Provided data:
------------------------

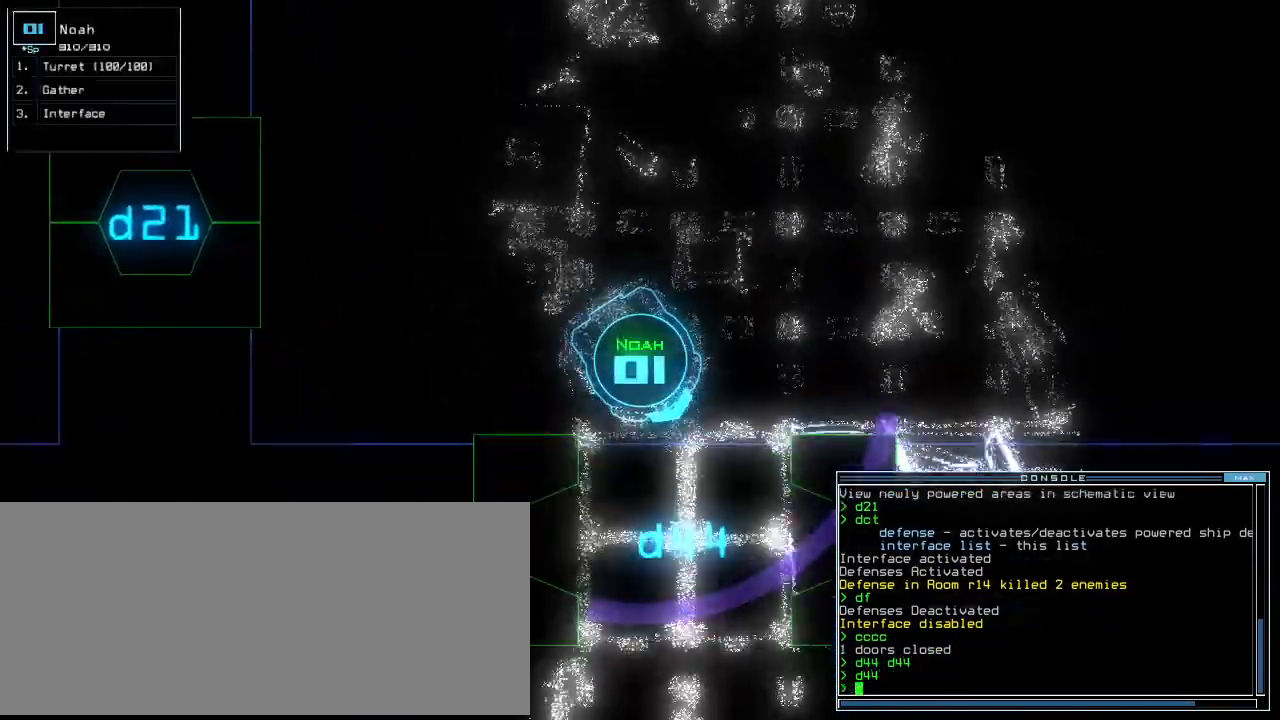
{"keys": ["up"], "events": [[140, "right", "down"], [380, "right", "up"]]}
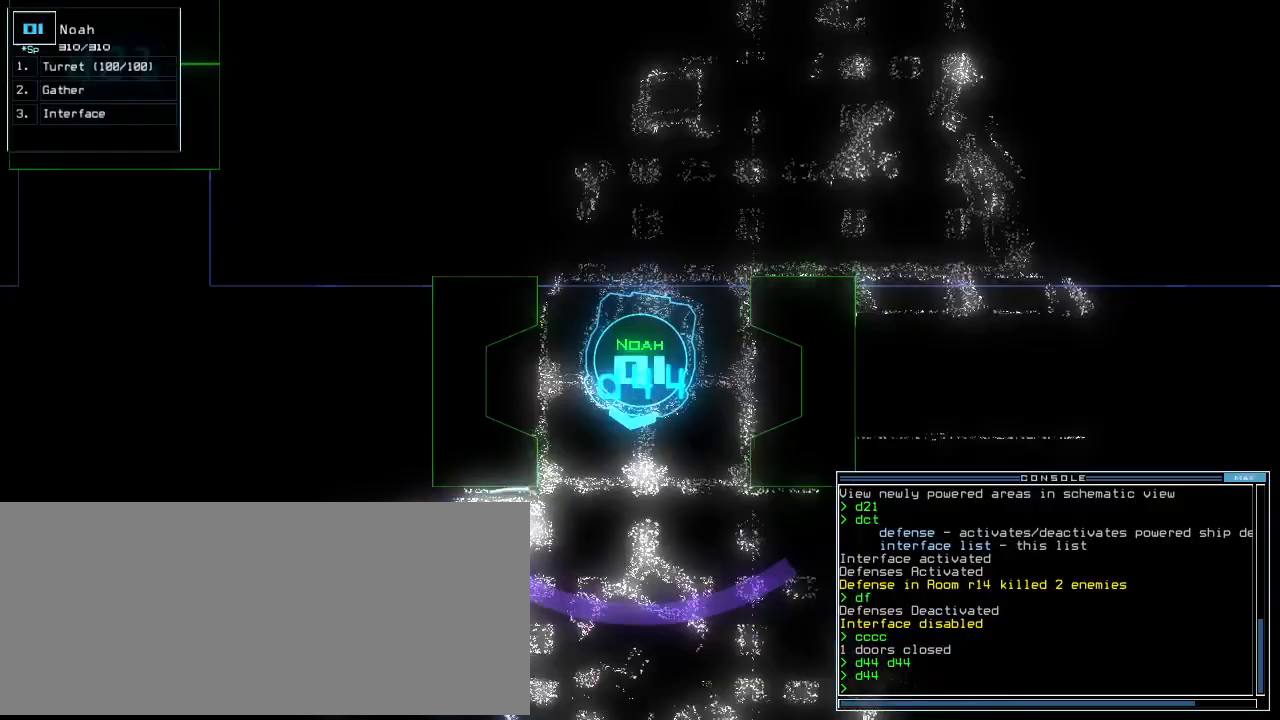
{"keys": ["left", "up"], "events": [[460, "left", "down"]]}
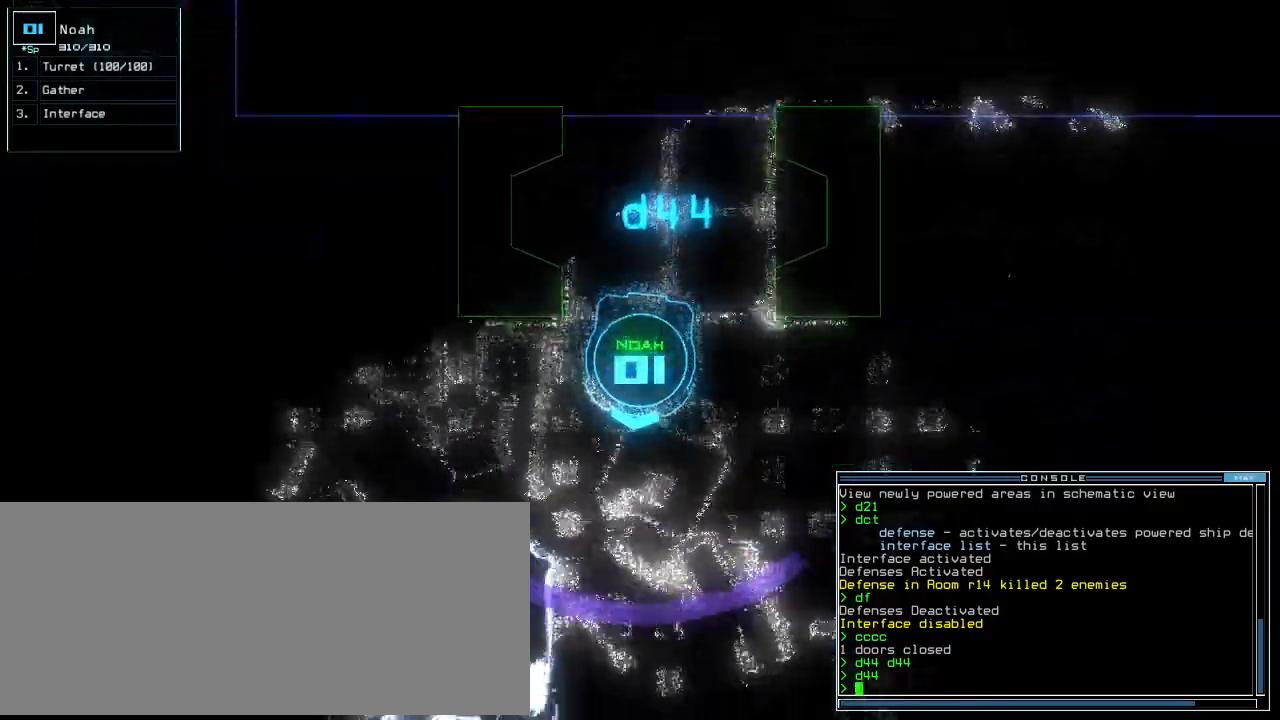
{"keys": ["up"]}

------------------------

Goal of the exercise:
Which lines above contain the word "events"? Copy each one.

Finished exercise:
{"keys": ["up"], "events": [[140, "right", "down"], [380, "right", "up"]]}
{"keys": ["left", "up"], "events": [[460, "left", "down"]]}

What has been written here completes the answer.